Newsgroups:sci.math.researchFrom:"Greg Kuperberg" <gk00@midway.uchicago.edu>Subject:Re: Solve the Perfect Tetrahedron Equation!Date:Fri, 12 Feb 1993 17:08:03 GMTOrganization:University of Chicago

For those who have not been following this discussion, Don describes a tetrahedron by the area of its four faces and the length of the cross product of every pair of opposite edges, and he wants an expression for the dihedral angles. He has also restricted to the case where every pair of opposite edges is perpendicular and wants the dihedral angles in terms of the four areas. The straightforward approach with vector calculus in R^3 yields algebraic equations for the cosines of the angles that seem unnecessarily complicated. In article <1lcdgd$shl@bigboote.WPI.EDU> you write: >THE FIRST LAW OF COSINES ("LOC.1"): > > 2 2 2 2 > R = X + Y + Z - 2 Y Z cos QA - 2 Z X cos QB - 2 X Y cos QC > > PROOF. Exercise. This, too, is easy, though it involves a great deal > of symbol manipulation and a working knowledge of the formulae > from Spherical Trigonometry... Here is another solution. X,Y,Z, and R are your four areas, and let cAB be the cosine of the angle between faces with area A and B. The key to this equation is the shadow principle: At high noon, a plate with area A at an angle alpha from the ground casts a shadow of area cos(alpha) A. By resting the tetrahedron on the ground on each face and applying the shadow principle, it follows that: R = cRX X + cRY Y + cRZ Z X = cRX R + cXY Y + cXZ Z Y = cYX X + cRY R + cYZ Z Z = cZX X + cZY Y + cRZ R Now multiply each equation by the left-hand side and subtract the last three equations from the first. The real lesson here is that you can describe a tetrahedron by a 4 x 4 symmetric matrix of numbers: ( R^2, -cRX R X, -cRY R Y, -cRZ R Z) (-cRX R X, X^2, -cXY X Y, -cXZ X Z) (-cRY R Y, -cXY X Y, Y^2, -cYZ Y Z) (-cRZ R Z, -cXZ X Z, -cYZ Y Z, Z^2) As long as all four rows add to zero and the matrix is positive semidefinite (in other words v^T M v>0 always), it corresponds to an actual Euclidean tetrahedron. Your three pseudo-areas (cross-products of opposite edges) should be somewhere in this matrix also, but I have to think about exactly where. Finding them will hopefully solve or at least clarify your question.
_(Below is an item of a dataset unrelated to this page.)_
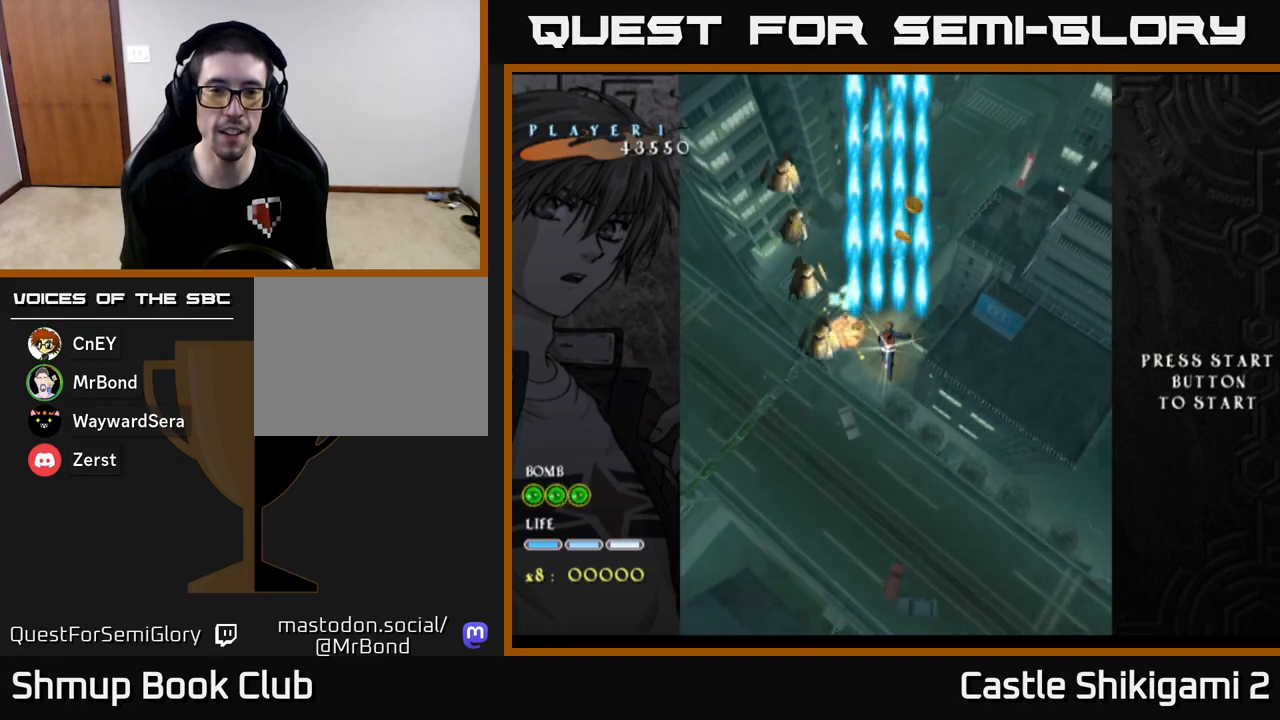
{"buttons": ["B"], "left_stick": "right", "events": [[367, "left_stick", "right"]]}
Newsgroups:sci.math.researchFrom:geoff@math.ucla.edu (Geoffrey Mess)Subject:Re: Solve the Perfect Tetrahedron Equation!Date:Sun, 14 Feb 1993 02:37:35 GMTOrganization:UCLA, Mathematics Department

In article <9302121708.AA09604@midway.uchicago.edu> "Greg Kuperberg" <gk00@midway.uchicago.edu> writes: > In article <1lcdgd$shl@bigboote.WPI.EDU> you write: > >THE FIRST LAW OF COSINES ("LOC.1"): > > > > 2 2 2 2 > > R = X + Y + Z - 2 Y Z cos QA - 2 Z X cos QB - 2 X Y cos QC > > > > PROOF. Exercise. This, too, is easy, though it involves a great The area vector of a plane region on the boundary of a solid in 3-space has magnitude the area of the region and direction the outwards normal. The area vectors of the faces of a solid in 3-space add up to zero, so the sum of the area vectors of two of the faces has the same length of the sum of the area vectors of the other two, and the sum of the area vectors of three of the faces has the same length as the area vector of the other. The second and first law of cosines follow. The argument applies to polyhedra with any number of faces and in any dimension. and in particular, as Billy Don McConnell points out, to simplices in n-space. I suppose this result is to be found in Grassmann's Ausdehnunglehre, though I've never looked. The statement that the area vectors add up to zero can be thought of as a limiting case of the statement that the integral of the normal vector of a smooth closed surface with respect to surface area is zero, which can be deduced from Stokes's theorem. You can get the polyhedral case directly from a suitably formulated version of Stokes's theorem. Essentially it means that if fluid is flowing at a velocity constant in space and time, as much fluid flows out of the tetrahedron (or other solid) as flows into it. The vector area of the pseudoface tells you how much fluid crosses a surface which spans the skew quadrilateral which divides the tetrahedron into two triangles, if the fluid is flowing with unit speed and the best direction is chosen for its velocity vector. I hope Billy Don McConnell will post something about tetrahedra in hyperbolic space, as many people are interested in them. -- Geoffrey Mess Department of Mathematics, UCLA Los Angeles, CA. geoff@math.ucla.edu NeXTmail welcome.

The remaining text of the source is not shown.